Mohave County Geology: Geologic hazards
The loss of human life is always tragic. It is most shocking when it’s caused by a natural event on a scale that’s incomprehensible to humans such as an earthquake, a landslide or a flash flood. There’s nothing a human can do that will stop the forces that cause these events. They can only get out of the way, if possible.
In 1983, after a heavy snowpack in the mountains, the railroad tracks and highway that passed through the small town of Thistle, Utah, started to buckle. On April 17, the town was given two hours to evacuate. That night the hillside gave way, sending a mudslide that buried the entire town. Luckily, no one was hurt but the town was a complete loss and today lies as a half-buried ghost town.
Forty-three people were lost in the mudslide of March 22, 2014, near the town of Oso in Washington state. An after-action report that investigated the area found that geologists had discovered evidence of previous mudslides in the geologic past and had warned state authorities of the potential of future mudslides.
In my estimation, the city with the greatest potential for a natural disaster of tremendous size is not Los Angeles, although it’s high on the list. It’s Seattle, Washington. Geologists have found evidence of numerous lahars in the recent past emanating from the slopes of Mt. Rainier and crashing through the present site of Seattle – stopping only when they reached the sea. A lahar is a mudslide filled with rocks, trees and whatever is in its path that forms because of a volcanic eruption that instantly melts millions of gallons of water held in the form of snow on the volcano’s slopes. A lahar can flow as fast as 100 miles an hour down the mountain, not giving much time for warnings or evacuations.
Mt. Saint Helens was a precursor of what can happen. Luckily, the force of the eruption and the lahar went to the east, away from population centers. It would’ve been a different story had the eruption gone to the west.
In Mohave County we are fortunate that we have few geologic hazards. We’re not in a steep-walled mountain canyon with the potential for mudslides or near an active volcano or a fault with the potential to cause an earthquake. But that’s not to say there aren’t geologic hazards. Our geologic hazards are a result of where we decide to build our homes.
Gravity is a powerful force. All things that are above us have the potential to be pulled down on top of us by gravity. There are homes being built and some already built that are below cliff faces. The number of large boulders that have rolled down the cliff face prove that boulders occasionally break free from the cliff and tumble down. When will this happen again? No one knows. It could be tomorrow or it could be in 100 years. That’s why many people don’t heed the warning nature gives us and are willing to take the gamble.
Along the Colorado River, in Mohave Valley, are mesas that overlook the valley. These make for home sites with great views, especially the ones right on the edge. These mesas are made of alluvium cemented by caliche. As the houses are built and the residents put in landscaping that requires watering, the water might seep into the alluvium, weakening the caliche cement.
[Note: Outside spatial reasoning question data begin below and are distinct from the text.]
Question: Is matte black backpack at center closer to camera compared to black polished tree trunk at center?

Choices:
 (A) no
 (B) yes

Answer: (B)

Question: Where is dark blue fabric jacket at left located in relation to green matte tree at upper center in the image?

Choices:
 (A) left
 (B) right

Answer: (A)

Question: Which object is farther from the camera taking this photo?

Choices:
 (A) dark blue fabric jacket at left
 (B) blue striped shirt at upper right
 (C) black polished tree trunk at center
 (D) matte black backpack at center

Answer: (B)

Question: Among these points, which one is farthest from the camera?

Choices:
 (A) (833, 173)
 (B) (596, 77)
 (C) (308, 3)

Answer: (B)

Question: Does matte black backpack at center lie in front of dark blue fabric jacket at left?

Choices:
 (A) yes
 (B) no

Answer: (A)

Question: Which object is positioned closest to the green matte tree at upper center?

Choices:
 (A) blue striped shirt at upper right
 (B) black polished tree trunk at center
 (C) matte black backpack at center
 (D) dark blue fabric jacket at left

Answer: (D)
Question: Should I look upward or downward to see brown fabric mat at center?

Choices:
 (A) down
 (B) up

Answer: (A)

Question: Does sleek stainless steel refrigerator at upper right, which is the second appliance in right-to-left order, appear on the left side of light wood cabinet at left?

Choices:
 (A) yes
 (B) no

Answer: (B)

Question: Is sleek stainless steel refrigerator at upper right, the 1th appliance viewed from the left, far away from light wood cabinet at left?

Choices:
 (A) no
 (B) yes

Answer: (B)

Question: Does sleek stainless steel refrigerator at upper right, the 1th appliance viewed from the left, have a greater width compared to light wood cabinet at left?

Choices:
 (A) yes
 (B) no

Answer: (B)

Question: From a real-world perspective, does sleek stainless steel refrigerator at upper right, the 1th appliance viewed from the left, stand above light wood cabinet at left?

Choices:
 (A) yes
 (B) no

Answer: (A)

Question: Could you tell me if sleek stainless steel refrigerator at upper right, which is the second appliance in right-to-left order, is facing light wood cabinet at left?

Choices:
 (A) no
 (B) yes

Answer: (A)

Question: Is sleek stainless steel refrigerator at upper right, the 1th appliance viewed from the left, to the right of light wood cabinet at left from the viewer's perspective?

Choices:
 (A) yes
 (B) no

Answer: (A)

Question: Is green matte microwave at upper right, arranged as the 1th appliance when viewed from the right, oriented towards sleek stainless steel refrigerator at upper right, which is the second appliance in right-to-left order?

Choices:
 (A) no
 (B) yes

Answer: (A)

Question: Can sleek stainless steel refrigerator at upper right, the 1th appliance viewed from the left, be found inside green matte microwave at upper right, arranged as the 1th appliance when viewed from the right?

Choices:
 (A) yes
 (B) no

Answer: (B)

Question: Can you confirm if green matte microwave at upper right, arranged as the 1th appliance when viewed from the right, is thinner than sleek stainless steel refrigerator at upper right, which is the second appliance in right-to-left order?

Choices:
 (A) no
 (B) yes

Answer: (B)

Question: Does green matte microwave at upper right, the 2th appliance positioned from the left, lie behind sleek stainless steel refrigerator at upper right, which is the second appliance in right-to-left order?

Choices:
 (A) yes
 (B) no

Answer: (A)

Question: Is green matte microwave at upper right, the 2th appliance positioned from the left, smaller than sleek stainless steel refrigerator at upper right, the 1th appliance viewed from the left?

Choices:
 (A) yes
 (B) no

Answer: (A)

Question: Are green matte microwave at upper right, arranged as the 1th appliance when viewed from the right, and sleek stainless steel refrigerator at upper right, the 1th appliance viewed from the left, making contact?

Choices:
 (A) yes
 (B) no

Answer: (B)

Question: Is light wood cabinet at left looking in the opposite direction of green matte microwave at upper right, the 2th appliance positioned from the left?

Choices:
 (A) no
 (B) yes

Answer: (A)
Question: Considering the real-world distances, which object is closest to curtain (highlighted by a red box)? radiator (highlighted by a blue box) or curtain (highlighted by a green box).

Eventually, gravity will win and the alluvium will erode. When will this happen? Hard to tell. it depends on the amount of watering, the steepness of the cliff and the amount of rainfall that infiltrates the sediments. Again, people are willing to take the gamble.
Many of the washes in Golden Valley have flood plains - the flat areas along the sides of washes where water overflows during flash floods. These flood plains are designated as 10-year flood plains or 100-year flood plains but it seems that 100-year flash floods are happening every several years. Why do local authorities allow people to build in flood plains? I understand that the homeowners have to buy flood insurance, but doesn’t that just spread the risk to more people for something that we know will happen?
The retention basins seen around Kingman are a great way to help control runoff. The one at Southern and Eastern, the “green hole,” prevents runoff from flooding homes and makes a great place for kids to play soccer. It also helps with water infiltration to help put water back in the aquifer. I have a small retention basin in my front yard to catch runoff from my property. My landscaping doesn’t need a drip system and the Joshua trees are doing great!
It’s human nature to ignore the warnings from the scientific community when it comes to something that might happen in the future. Geologic hazards are a fact of life. We ignore them at our peril and, if nothing happens during our lifetime, we’ve gambled and won. Just don’t tell that to the people of Oso, Washington.